The Military Claims Act is the second possible basis for jurisdiction in this case. Section 2733(a) of the Act authorizes the Secretary of the Army to "settle" any claims against the United States for "personal injury or death ... caused by a civilian officer or employee of that department [or member of one of the armed services] acting within the scope of his employment...." 10 U.S.C. § 2733(a) (3). The Act further provides that the "settlement" of a claim under this section is "final and conclusive," 10 U.S.C. § 2735, and defines the term "settle" broadly to mean "consider, ascertain, adjust, determine, and dispose of a claim, whether by full or partial allowance or by disallowance," 10 U.S.C. § 2731. The two courts which have construed this provision have held that it bars judicial review of claims brought under Sec. 2733(a). See Labash v. United States Department of the Army, 668 F.2d 1153, 1155 (10th Cir. 1982); Towry v. United States, 459 F. Supp. 101 (E.D. La. 1978), aff'd 620 F.2d 568 (5th Cir.), cert. denied, 449 U.S. 1078, 101 S. Ct. 858, 66 L. Ed. 2d 801 (1980). In this case, the Secretary's denial of the claim clearly was a "settlement" within the meaning of Sec. 2735 and therefore would be barred under these cases. Although Sec. 2735 may well permit some limited review, for example "where there has been a substantial departure from important procedural rights, a misconstruction of the governing legislation, or some like error 'going to the heart of the administrative determination,' " Scroggins v. United States, 397 F.2d 295, 297 (Ct. Cl.), cert. denied, 393 U.S. 952, 89 S. Ct. 376, 21 L. Ed. 2d 363 (1968) (citation omitted) (construing the finality clause which governs review of Merit Systems Protection Board determinations, 5 U.S.C. § 8347(c)), such review is not implicated under the circumstances of this case. See Labash, 668 F.2d at 1157 n. 7.

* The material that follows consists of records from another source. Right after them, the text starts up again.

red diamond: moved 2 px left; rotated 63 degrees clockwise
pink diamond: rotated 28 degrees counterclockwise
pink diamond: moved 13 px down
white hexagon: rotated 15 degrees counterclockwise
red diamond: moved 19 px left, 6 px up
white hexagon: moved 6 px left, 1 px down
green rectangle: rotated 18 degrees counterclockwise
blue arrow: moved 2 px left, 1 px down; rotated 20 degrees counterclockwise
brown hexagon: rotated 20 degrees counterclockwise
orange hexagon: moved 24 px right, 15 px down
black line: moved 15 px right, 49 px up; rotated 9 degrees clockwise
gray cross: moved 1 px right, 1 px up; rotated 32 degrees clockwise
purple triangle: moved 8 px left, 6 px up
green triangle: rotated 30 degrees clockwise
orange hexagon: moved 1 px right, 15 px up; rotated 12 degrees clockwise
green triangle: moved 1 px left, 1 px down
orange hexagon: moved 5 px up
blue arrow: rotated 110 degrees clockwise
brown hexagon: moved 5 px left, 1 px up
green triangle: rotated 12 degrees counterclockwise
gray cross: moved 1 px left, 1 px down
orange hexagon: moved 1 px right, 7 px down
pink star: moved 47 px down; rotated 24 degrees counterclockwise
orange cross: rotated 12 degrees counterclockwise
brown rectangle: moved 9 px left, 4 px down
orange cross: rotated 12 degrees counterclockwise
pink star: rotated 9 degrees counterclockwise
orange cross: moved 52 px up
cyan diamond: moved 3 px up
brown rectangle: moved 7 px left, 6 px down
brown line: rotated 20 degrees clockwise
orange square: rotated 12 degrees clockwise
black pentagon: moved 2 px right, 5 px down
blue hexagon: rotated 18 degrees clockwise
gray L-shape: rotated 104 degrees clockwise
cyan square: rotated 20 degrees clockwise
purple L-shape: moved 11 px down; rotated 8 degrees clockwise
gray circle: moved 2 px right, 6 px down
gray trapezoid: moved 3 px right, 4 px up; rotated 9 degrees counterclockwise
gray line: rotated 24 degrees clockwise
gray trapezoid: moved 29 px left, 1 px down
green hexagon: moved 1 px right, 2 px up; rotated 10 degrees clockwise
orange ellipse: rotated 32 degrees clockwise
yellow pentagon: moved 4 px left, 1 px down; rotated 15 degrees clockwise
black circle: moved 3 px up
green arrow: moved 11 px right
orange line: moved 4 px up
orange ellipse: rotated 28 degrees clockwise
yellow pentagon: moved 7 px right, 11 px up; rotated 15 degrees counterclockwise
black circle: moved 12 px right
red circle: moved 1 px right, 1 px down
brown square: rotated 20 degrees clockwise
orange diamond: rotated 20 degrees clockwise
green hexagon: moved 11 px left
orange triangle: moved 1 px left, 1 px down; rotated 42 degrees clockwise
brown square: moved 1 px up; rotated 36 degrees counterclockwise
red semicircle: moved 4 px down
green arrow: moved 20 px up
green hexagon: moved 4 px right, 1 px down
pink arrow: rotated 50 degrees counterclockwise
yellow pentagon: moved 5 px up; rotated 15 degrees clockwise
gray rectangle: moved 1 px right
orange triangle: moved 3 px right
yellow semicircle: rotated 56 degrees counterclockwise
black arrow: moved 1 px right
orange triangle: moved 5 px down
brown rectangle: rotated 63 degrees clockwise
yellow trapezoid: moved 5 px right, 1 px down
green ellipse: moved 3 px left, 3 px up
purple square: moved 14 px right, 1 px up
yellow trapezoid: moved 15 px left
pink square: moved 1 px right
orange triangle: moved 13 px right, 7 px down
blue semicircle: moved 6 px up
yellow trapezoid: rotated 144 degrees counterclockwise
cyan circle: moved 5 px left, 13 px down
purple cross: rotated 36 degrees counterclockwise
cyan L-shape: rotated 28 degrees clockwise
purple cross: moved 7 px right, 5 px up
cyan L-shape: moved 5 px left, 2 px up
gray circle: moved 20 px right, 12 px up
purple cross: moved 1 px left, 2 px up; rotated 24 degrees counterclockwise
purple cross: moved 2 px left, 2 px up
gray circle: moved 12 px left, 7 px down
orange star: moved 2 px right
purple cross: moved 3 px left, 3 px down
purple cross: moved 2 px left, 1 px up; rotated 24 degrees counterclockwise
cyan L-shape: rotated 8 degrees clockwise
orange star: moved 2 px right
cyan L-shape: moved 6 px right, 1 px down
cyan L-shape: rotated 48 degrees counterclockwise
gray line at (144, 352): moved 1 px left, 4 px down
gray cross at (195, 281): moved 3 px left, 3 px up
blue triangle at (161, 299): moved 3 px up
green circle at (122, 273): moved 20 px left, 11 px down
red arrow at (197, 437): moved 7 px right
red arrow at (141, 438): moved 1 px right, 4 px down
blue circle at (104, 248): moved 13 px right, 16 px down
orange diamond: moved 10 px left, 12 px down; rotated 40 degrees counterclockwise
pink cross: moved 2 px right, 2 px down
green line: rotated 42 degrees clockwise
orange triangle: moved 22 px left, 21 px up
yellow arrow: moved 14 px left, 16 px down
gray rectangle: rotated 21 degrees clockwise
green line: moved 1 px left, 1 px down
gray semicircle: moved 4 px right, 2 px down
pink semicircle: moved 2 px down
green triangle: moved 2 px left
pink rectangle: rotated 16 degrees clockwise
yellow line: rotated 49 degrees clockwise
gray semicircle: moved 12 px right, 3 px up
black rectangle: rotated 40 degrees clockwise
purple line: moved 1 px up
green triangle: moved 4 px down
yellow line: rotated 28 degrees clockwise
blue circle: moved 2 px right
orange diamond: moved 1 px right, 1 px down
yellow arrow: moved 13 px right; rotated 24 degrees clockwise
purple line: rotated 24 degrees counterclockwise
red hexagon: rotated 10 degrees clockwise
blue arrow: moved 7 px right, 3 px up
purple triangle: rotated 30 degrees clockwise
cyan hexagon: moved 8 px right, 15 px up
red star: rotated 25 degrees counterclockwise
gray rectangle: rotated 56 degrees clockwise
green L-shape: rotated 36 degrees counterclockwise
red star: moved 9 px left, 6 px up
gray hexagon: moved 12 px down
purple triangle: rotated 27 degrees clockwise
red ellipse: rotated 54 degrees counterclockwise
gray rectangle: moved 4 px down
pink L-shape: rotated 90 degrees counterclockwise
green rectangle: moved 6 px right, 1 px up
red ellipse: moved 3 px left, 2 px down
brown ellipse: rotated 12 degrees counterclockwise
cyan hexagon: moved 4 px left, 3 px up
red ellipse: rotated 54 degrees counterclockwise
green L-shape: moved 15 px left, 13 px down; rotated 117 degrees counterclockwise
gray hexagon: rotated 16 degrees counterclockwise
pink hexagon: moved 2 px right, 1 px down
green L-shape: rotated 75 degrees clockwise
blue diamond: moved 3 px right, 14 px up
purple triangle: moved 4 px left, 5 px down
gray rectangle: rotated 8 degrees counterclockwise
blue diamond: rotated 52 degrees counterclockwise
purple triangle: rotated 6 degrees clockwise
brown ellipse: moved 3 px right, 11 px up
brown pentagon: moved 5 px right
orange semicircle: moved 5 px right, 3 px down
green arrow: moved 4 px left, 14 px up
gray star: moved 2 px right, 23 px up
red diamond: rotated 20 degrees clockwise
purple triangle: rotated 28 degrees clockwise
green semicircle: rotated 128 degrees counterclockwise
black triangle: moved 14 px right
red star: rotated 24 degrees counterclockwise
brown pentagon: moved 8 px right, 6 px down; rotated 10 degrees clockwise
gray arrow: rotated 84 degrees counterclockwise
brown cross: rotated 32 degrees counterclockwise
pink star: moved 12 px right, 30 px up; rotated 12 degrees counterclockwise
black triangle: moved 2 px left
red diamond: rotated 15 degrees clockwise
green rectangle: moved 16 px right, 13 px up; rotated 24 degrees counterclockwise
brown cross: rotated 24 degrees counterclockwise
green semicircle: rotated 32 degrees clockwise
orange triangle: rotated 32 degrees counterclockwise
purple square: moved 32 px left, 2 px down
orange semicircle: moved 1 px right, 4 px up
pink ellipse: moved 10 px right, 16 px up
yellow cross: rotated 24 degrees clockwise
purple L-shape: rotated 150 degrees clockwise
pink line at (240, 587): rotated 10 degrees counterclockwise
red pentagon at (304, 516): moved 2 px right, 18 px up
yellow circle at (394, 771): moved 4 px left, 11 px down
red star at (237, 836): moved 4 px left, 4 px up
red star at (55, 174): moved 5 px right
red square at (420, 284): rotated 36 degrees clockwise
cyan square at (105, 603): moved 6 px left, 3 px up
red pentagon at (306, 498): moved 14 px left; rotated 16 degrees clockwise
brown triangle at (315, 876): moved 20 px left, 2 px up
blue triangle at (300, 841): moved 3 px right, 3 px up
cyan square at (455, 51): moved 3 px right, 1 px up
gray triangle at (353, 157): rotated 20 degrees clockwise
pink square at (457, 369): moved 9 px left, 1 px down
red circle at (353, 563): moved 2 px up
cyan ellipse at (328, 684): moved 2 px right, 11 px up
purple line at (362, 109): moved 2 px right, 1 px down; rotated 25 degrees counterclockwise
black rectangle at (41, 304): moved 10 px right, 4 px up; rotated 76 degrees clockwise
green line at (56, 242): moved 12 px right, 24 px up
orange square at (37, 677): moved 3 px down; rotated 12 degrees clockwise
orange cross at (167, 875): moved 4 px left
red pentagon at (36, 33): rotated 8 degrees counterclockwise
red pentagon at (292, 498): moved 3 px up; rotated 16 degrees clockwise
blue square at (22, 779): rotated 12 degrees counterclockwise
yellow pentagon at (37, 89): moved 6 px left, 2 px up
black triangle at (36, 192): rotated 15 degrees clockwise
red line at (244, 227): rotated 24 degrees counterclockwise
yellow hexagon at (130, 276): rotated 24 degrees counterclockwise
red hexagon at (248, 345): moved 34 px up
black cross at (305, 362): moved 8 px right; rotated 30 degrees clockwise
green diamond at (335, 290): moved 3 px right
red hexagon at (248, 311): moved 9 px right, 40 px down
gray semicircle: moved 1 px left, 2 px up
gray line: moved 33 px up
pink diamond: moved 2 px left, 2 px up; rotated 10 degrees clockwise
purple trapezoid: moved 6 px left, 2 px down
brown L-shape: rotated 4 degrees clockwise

Finally, the third possible basis for jurisdiction, 28 U.S.C. § 1331 (1976), is inapplicable. The Supreme Court has held that Sec. 1331, which gives the district courts original jurisdiction over cases arising under the Constitution, laws, or treaties of the United States, is subject to any "preclusion or review statutes created or retained by Congress." Califano v. Sanders, 430 U.S. 99, 105, 97 S. Ct. 980, 984, 51 L. Ed. 2d 192 (1977); see Labash, 668 F.2d at 1156. As we noted above, Sec. 2735 is such a statutory provision.
Accordingly, we deny Broadnax's motions and dismiss her appeal for failure to present a nonfrivolous claim. See 28 U.S.C. § 1915(d).